- The problem:
Please write out all the entries exactly, without the pictures.

Images with lens parameters
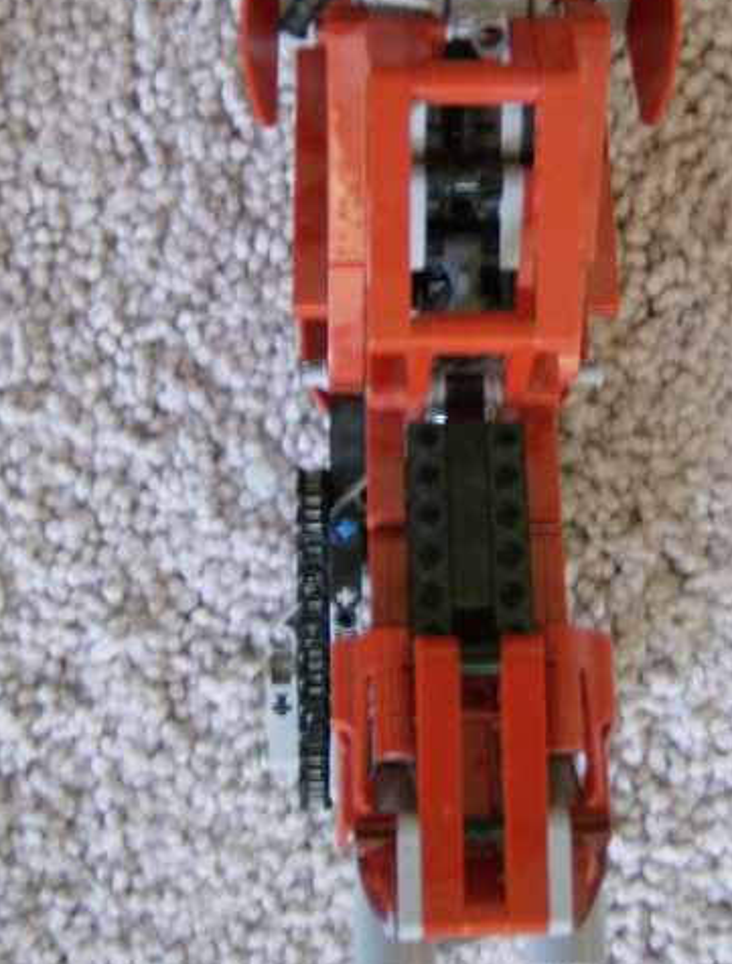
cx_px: 468
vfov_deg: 35.7
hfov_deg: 27.6
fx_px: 1482
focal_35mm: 53
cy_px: 323
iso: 200
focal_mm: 6
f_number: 2.8
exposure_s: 1/9.59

- Answer space:
cx_px: 468
vfov_deg: 35.7
hfov_deg: 27.6
fx_px: 1482
focal_35mm: 53
cy_px: 323
iso: 200
focal_mm: 6
f_number: 2.8
exposure_s: 1/9.59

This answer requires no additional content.